- Goundam
- Coordinates: 16°25′0″N 3°40′0″W﻿ / ﻿16.41667°N 3.66667°W
- Country: Mali
- Region: Tombouctou Region
- Cercle: Goundam Cercle
- Commune: Goundam

Area
- • Total: 101 km^{2} (39 sq mi)
- Elevation: 349 m (1,148 ft)
- Highest elevation: 460 m (1,510 ft)
- Lowest elevation: 260 m (850 ft)

Population (2009 Census)
- • Total: 16,253
- • Density: 160/km^{2} (420/sq mi)

= Goundam =

Goundam is a commune and town in north central Mali, in the Tombouctou Region. It is the capital of Goundam Cercle, one of five subdivisions of the Region. In the 2009 census the commune had a population of 16,253. The main ethnic groups are Songhay, Tuareg and Fulani.

==Situation==
The town is located on the Tassakan channel which runs west along the southern edge of the town center, draining from the Niger River (between October and January when it is in flood) towards the nearby Lac Télé which is approximately 4 metres below the level of the Niger. The Niger river town of Diré lies 35 km to the southeast, while Timbuktu is connected by highway 97 km to the east-northeast. Lac Fatil and Lac Oro lie to the southwest, near the Goundam Airport. Further north lies Lake Faguibine and to the south and west is the vast Niger inland delta, seasonal marshlands which feed the local lakes and rivers along this edge of the Sahara desert.

==History and culture==
The town has a long history as a center for Songhay farmers and Bozo fishing communities, as well as settled elements of the semi-nomadic Fula, Tuareg and Maure peoples. Goundam was a city of the Songhai Empire, fell to the Moroccan invasion in 1591, and was later seized by Tuareg confederations from the northeast and the Fula of the delta region. Most powerful of these Fula states was the Macina Empire, centered to the southwest. The Toucouleur Empire conquered the area in the mid 19th century, and the French captured the town in 1894.

※ ※ ※

• WHAT THIS EXERCISE ASKS:
• a. Using the entry on Goundam, mark each statement as yes or no depending on whether the entry agrees with it, quoting the words that decide it: (i) Diré lies 35 km southeast of Goundam. (ii) The French captured the town in 1891. (iii) Lac Télé is about 4 metres above the level of the Niger.
• b. Echo the passage of the entry on Goundam starting at "Goundam is a" and ending at "Tuareg and Fulani.".

• Entries taken from a collection:
※ ※ ※

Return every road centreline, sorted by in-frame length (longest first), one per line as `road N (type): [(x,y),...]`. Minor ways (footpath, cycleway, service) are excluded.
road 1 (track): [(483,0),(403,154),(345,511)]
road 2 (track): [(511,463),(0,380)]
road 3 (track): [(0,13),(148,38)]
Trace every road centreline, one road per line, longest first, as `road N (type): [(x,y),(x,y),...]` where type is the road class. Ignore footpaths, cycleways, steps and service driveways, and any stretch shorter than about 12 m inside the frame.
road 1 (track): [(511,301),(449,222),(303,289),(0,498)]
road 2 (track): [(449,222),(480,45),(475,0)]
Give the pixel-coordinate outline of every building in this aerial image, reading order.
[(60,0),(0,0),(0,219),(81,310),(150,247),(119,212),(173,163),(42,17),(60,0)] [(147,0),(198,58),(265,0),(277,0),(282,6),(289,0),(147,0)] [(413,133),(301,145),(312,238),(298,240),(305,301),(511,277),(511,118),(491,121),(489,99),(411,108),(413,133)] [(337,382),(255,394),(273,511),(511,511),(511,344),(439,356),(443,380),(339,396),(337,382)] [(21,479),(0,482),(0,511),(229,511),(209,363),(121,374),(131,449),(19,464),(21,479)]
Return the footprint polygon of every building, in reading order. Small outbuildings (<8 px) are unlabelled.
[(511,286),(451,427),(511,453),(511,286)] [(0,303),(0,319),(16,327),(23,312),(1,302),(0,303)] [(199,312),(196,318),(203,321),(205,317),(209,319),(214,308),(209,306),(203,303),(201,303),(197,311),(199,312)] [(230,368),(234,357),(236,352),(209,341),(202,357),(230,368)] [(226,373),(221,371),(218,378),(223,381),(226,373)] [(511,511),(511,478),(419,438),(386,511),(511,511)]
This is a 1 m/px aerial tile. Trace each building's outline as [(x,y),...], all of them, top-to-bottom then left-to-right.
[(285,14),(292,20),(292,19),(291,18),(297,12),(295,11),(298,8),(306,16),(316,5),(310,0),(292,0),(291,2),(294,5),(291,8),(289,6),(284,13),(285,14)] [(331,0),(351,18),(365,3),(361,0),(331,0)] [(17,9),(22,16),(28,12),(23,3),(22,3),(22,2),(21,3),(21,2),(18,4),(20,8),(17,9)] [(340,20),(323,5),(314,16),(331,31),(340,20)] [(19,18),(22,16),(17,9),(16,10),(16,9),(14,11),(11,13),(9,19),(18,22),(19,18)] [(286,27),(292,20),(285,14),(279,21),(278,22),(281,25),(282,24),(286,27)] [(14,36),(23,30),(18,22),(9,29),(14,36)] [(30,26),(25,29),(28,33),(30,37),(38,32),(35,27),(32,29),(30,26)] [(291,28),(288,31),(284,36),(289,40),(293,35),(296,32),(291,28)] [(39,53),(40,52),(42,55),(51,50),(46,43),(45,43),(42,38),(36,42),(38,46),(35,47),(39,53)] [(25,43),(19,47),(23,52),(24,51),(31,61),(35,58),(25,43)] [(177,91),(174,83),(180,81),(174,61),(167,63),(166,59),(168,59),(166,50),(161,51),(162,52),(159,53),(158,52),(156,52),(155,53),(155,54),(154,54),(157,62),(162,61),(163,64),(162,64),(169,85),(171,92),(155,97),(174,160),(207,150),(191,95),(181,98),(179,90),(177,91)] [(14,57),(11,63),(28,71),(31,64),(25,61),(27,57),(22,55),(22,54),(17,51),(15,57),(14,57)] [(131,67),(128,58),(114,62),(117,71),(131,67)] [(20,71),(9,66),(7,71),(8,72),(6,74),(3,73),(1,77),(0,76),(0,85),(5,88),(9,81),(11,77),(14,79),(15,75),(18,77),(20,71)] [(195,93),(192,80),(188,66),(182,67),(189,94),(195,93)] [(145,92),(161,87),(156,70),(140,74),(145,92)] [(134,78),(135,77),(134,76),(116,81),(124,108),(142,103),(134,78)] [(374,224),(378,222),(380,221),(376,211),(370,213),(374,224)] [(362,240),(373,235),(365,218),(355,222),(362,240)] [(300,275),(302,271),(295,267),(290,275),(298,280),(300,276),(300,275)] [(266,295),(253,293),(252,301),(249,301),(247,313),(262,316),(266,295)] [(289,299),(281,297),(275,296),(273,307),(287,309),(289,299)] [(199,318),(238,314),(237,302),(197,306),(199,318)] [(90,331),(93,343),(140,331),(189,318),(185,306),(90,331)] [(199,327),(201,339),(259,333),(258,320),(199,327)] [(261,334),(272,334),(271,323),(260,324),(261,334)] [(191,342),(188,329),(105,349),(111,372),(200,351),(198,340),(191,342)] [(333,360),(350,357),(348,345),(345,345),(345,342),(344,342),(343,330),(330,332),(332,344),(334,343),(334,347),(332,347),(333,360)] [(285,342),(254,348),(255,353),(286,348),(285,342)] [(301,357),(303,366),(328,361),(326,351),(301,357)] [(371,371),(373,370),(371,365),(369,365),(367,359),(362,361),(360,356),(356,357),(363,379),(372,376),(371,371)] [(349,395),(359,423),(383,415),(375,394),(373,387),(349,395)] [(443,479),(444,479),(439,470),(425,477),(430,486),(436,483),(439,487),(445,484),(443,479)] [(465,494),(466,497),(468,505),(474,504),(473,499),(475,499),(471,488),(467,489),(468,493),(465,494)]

※ ※ ※

• ANSWERS FOR THE EXERCISE:
• a.
(i) Yes: "The Niger river town of Diré lies 35 km to the southeast"
(ii) No: "the French captured the town in 1894"
(iii) No: "approximately 4 metres below the level of the Niger"

• b.
Goundam is a commune and town in north central Mali, in the Tombouctou Region. It is the capital of Goundam Cercle, one of five subdivisions of the Region. In the 2009 census the commune had a population of 16,253. The main ethnic groups are Songhay, Tuareg and Fulani.